L’écrivain et philosophe Albert Camus* disait :

« La démocratie, ce n’est pas la loi de la majorité, mais la protection de la minorité. Vous avez cru que tout pouvait se mettre en chiffre et en formule ! Mais dans votre belle nomenclature, vous avez oublié la rose sauvage, les signes du ciel, les visages d’été, les instants du déchirement et la colère des hommes ! Ne riez pas, imbécile. (…) Le réflexe a remplacé la réflexion, où l’on pense à coup de slogans et où la méchanceté essaie trop souvent de se faire passer pour l’intelligence. »

Où est passé notre humanité ? s’est exclamé Nicolas Hulot* « La France, jadis patrie des droits de l’homme, n’est-elle devenue que le pays de la déclaration des droits de l’homme ? (…)  Est-ce la peur légitime du terrorisme que nous reportons abusivement sur ce phénomène ? Sommes-nous prisonniers de nos amalgames ? (…) Maudits soient nos yeux fermés ! Ce qui fait souvent défaut aux dirigeants français, c’est le manque de compassion, d’humanisme… Il est bien connu que les personnes « heureuses » n’aiment pas qu’on leur parle de choses tristes. La douleur des faibles se renforce de la faiblesse et de l’indifférence des nantis. »

Où est passé la bonté, la générosité, l’altruisme, la « bienveillance » de la France.
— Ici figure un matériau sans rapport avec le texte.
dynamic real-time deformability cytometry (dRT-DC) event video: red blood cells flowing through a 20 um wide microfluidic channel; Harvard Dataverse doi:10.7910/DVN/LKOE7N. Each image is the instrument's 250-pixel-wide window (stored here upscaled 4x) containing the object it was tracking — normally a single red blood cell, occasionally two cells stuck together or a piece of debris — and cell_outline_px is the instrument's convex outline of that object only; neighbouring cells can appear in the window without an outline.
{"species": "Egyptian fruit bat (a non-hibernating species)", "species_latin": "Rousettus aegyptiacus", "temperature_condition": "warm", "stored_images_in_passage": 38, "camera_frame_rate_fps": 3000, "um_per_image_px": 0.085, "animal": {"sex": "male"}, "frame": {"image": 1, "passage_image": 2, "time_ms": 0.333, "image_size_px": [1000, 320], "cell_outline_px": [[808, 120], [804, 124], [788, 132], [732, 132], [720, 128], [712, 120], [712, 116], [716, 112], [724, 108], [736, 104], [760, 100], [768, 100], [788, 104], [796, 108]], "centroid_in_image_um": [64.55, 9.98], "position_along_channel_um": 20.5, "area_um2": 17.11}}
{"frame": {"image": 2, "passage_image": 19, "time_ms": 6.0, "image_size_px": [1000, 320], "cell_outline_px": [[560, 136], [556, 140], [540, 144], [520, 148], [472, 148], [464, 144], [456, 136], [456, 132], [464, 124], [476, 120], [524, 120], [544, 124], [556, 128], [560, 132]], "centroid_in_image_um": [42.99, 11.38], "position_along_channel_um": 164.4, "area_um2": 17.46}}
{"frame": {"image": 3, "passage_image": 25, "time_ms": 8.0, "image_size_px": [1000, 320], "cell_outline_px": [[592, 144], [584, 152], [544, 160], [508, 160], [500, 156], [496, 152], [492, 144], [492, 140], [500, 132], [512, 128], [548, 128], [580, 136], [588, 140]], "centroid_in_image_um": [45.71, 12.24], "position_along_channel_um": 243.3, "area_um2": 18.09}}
Où est passé ce grand pays bâtisseur de liberté, de démocratie, de solidarité, d’entente cordiale et de convergence des différences au-delà de toutes les cultures, de toutes les identités et de toutes les confessions.

Où est passé ce grand pays qui était devenu au fil du temps un carrefour où on parlait avant tout de l’homme et de ces valeurs sans dogme et sans idéologie, en pleine liberté.

Où est passé ce grand pays qui était synonyme de vivre ensemble, de respect, de culture, de dialogue, de la connaissance et de la reconnaissance de l’Autre.

Dans un contexte culturel de dépersonnalisation, quand le vivre ensemble flageole, quand la fierté d’appartenir à un idéal universel s’estompe, quand l’idéale d’une humanité à faire ensemble qui semble être la promesse d’un monde meilleur par la chute du mur de Berlin et la fin de l’apartheid sud-africain est tout simplement banni, on comprend le retour de l’ethno-nationalisme qui provoque des tragédies haineuses et de rejet de l’autre.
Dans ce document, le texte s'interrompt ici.